**ABOUT THIS EXERCISE**
Return, word for word, the part of the Swift memory text from "Low-level representations" to "of expressions, etc.)".

Becomes this call frame:

// sizeof(CallFrame) == 208
struct CallFrame {
    Array<AnyDataModel> models;
    DataSource source;
    AnyDataModel model;
    ArrayIterator iterator;
    ...
    void *savedX29;
    void *savedX30;
};

The compiler will always emit the subtraction at the start of the function. Changing the size of the memory makes no difference. This makes it as close as possible to a free operation.

Memory allocation

Three kinds of memory:

• Global
• Stack
• Heap

Global memory

• Allocated and initialized during program load
• Almost free
• Only usable for a fixed amount of memory that will never be freed
• Used for:
  • let and var declared at the global scope
  • static stored properties

Stack memory

• Allocated and freed by adjusting the C stack pointer
• Almost free
• Only usable for memory that does not need to outlive current scope
  • Local let and var
  • Parameters
  • Other temporary values

Heap

• Allocated and freed with malloc and free
• Substantially more expensive
• Used for:
  • Class and actor instances
  • Whenever we can't prove a scope restriction is ok
• Reference counting
  • Heap memory often has shared ownership
  • Managed with reference counting
    • In Swift, "retain" means incrementing the reference count
    • "release" means decrementing the reference count

Memory layout

High-level values

• "value" is a high-level concept of information content

  var array = [ 1.0, 2.0 ]

Low-level representations

• "representation" is how a value looks in memory

• "inline representation" is the inline portion of the representation (without following any pointers) - a single buffer reference without following any pointers, ignoring what the buffer actually contains
• The MemoryLayout type in the standard library just measures inline representation
  • For array, it's just 8 bytes - the size of a single 64-bit pointer

Every value in Swift is part of some containing context:

• Local scope (local variables, intermediate results of expressions, etc.)

**DATA EXCERPT**
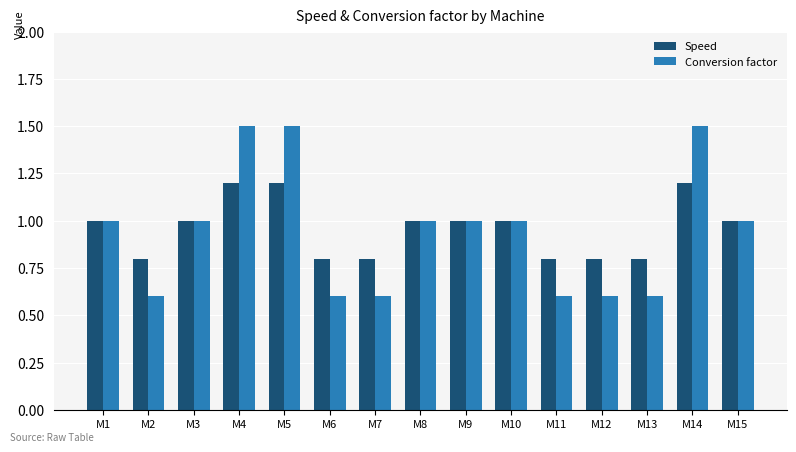

The Conversion factor series shows 1.0 at M15. True or false?

True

**SOLUTION TO THIS EXERCISE**
Low-level representations

• "representation" is how a value looks in memory

• "inline representation" is the inline portion of the representation (without following any pointers) - a single buffer reference without following any pointers, ignoring what the buffer actually contains
• The MemoryLayout type in the standard library just measures inline representation
  • For array, it's just 8 bytes - the size of a single 64-bit pointer

Every value in Swift is part of some containing context:

• Local scope (local variables, intermediate results of expressions, etc.)